IT execs are debating whether ETL (Extract, Transform and Load) is still relevant in a big data and cloud-based data warehouse world. Let’s take a look.
During the last four decades, ETL (which stands “extract, transform, and load”) for has been a mainstay method for organizations that need to move data from source systems to a data warehouse or other data repository for analytics purposes.
ETL extracts raw data from disparate source systems (e.g. CRM software, inventory software, e-commerce applications, web analytics), transforms all this data into a format suitable for querying and analysis, before finally loading it into a target system, which is typically a data warehouse, but could be any data repository. For an overview of ETL and a collection of useful resources, check out this ETL wiki.
Several ETL tools are available to help achieve an efficient ETL process. Alternatively, some enterprises hire developers to hand-code their ETL logic. A debate rages in IT circles over whether ETL is even relevant anymore in a big data and cloud-based data warehouse world.
Let’s discuss if ETL is still relevant in 2018, and let’s look at some ETL alternatives available now.
ETL and modern data analytics
Statistics company Statista estimates that the Hadoop market will grow from $6 billion in 2015 to $50 billion by 2020. Big data, in general, will grow from $27 billion to $100 billion in the same period. The argument for ETL being outdated partly emerged due to the huge growth of Hadoop and other Big data platforms. Is there a need to ETL data when organizations can just dump it in Hadoop and analyze the data? After all, large storage systems such as Hadoop allow organizations to store and analyze huge volumes of both structured and unstructured data in the same place, making ETL seemingly redundant.
See also: Cloud + Streaming Analytics + Big Science = 5 Big Data Trends Now
However, it must be noted that it requires extreme skill and specialized data knowledge to make sense of data stored in Hadoop clusters as it is. For most professionals looking to use BI tools or reporting tools, they’ll want to connect such tools to a well-defined data model with data that conforms to business terminology in a clean format.
Data scientists can, of course, glean insights and trends from raw data. But BI analysts arguably still need ETL tools so that they can do their jobs and provide value to their businesses without worrying about difficult data exploration to perform their analyses.
Cloud-Based Data Warehouses
Another trend affecting the relevance of ETL is the emergence of cloud-based data warehouse systems as a replacement for on-premise systems. According to a 2017 data warehouse report, 80% of the data warehouse tools used by organizations are now cloud-based versus on-premise, and 61% of respondents were currently not using any ETL tool at all.
Cloud-based data warehouse providers such as AWS and Microsoft Azure use a network of remote servers and computing resources in the cloud to provide data warehouse functionality. Due to the power of these cloud-based data warehouse systems, some experts believe that ETL is now unnecessary—enterprises can get raw data from source systems and load it straight into the data warehouse.
While the argument is a solid one, it is incorrect to say that ETL is redundant. Not all enterprises use cloud-based data warehouses, meaning there is still a role for ETL to play in legacy systems. With increased cloud adoption, ETL will become less relevant over time, but it is not outdated for all use cases.
Some ETL alternatives
A variation called “Extract Load and Transform” (ELT) is becoming the favored alternative form of data movement that meets modern use cases better than ETL. In ELT, extraction is performed to get data from source systems to the target system, which is typically a cloud-based data warehouse, for BI purposes.
Where ELT differs is that raw data is only transformed within the target system on an as-needed basis.

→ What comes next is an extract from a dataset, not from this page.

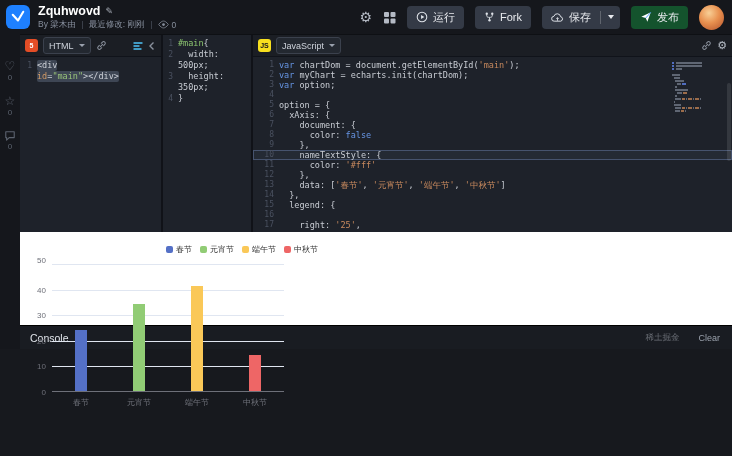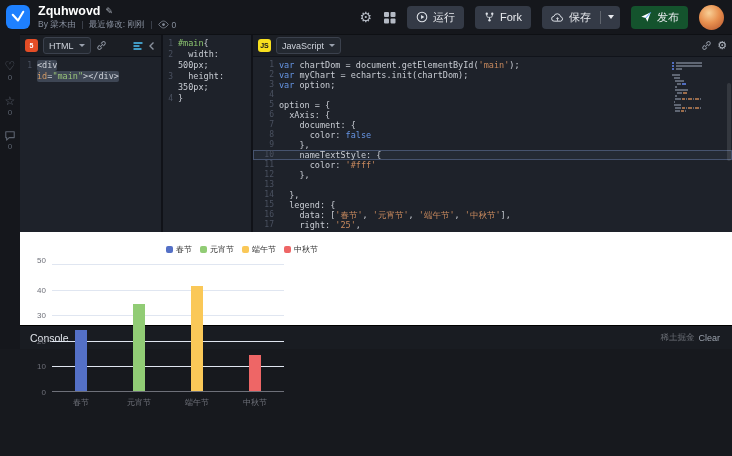"data: ['春节', '元宵节', '端午节', '中秋节']" span.code-text { html: none -> <span><span> data: [</span><span>'春节'</span><span>, </span><span>'元宵节'</span><span>, </span><span>'端午节'</span><span>, </span><span>'中秋节'</span><span>]</span></span> }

When someone wants to query the data, it’s transformed for that purpose. The benefit of ELT over ETL is the reduced waiting times, with data accessible at all times.
Integration platform as a service (iPaas) also provides a viable ETL alternative. iPaas solutions can provide real-time data integration to meet the on-demand analytic needs of modern BI analysts. Such services use cloud resources to integrate disparate cloud-based and on-premise systems together straight away without the need for complex coding or separate ETL tools.
In the end, it’s not the end of ETL…yet
The emergence of new technologies and powerful cloud-based systems hasn’t quite meant that the death knell for ETL has already sounded. There are still uses for ETL software, particularly for enterprises using on-premise data warehouses and for professionals who need to work with data that has been transformed and conformed to business terminology that they actually understand.